Sarkozy souhaite une heure de sport obligatoire à l'école

Clément Solym - 10.02.2012

Patrimoine et éducation - Scolarité France - Nicolas Sarkozy - Sport - Robert Lecou


Bon, on a compris, le sport c'est bon pour la santé, c'est indéniable. Mens sana in corpore sano, l'idée, populaire, ne date pas d'hier et il faudrait être un peu fou pour oser la contredire.

 

Le gouvernement l'a bien compris et en a fait un de ses dogmes, qui dis-je, principe, dans sa politique de l'éducation. Mais pourquoi tant d'obsession ? Nicolas Sarkozy vient d'annoncer qu'il souhaitait que chaque élève fasse « une heure d'activité par jour », après avoir reçu le rapport du député UMP de l'Hérault, Robert Lecou, sur le sport à l'école.

 

Y'aurait-il un problème avec le système d'éducation physique et sportive actuel ? Le dernier rapport sur L'état de santé de la population en France indique pourtant des évolutions favorables chez les enfants, avec notamment une baisse de l'obésité, grand fléau du XXIe siècle chez les populations occidentales.


 

 

 

Rien n'y fait et n'y fera, il faudra du sport, du sport et encore plus de sport.
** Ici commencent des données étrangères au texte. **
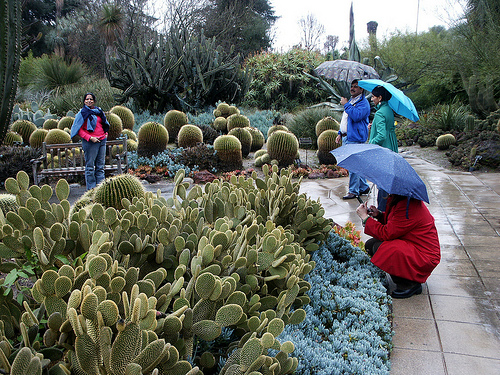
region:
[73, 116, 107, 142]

En 2010, la question des rythmes scolaires faisait grand débat, alors que le gouvernement avait proposé une réorganisation des emplois du temps pour instituer des cours le matin et du sport l'après-midi (notre actualitté).  

 

Or, les résultats de cette méthode, adoptée depuis 2010 par 120 collèges et lycées volontaires, sont mitigés. Les élèves des établissements concernés n'ont pas pour autant amélioré leurs résultats scolaires, bien que le chef de l'État soit « convaincu du rôle crucial du sport dans le bien-être et la réussite des élèves », indique le ministère de l' Éducation.

 

Mais par contre, l'histoire et la géographie, ce n'est pas si important finalement pour le gouvernement qui souhaite rendre optionnel son enseignement en terminale S pour la rentrée 2012. Et pourtant, quoi de plus important que de connaître son histoire pour bien décoder le présent, surtout en politique, et maîtriser bien sûr, le concept de civilisations, si cher à Claude Guéant.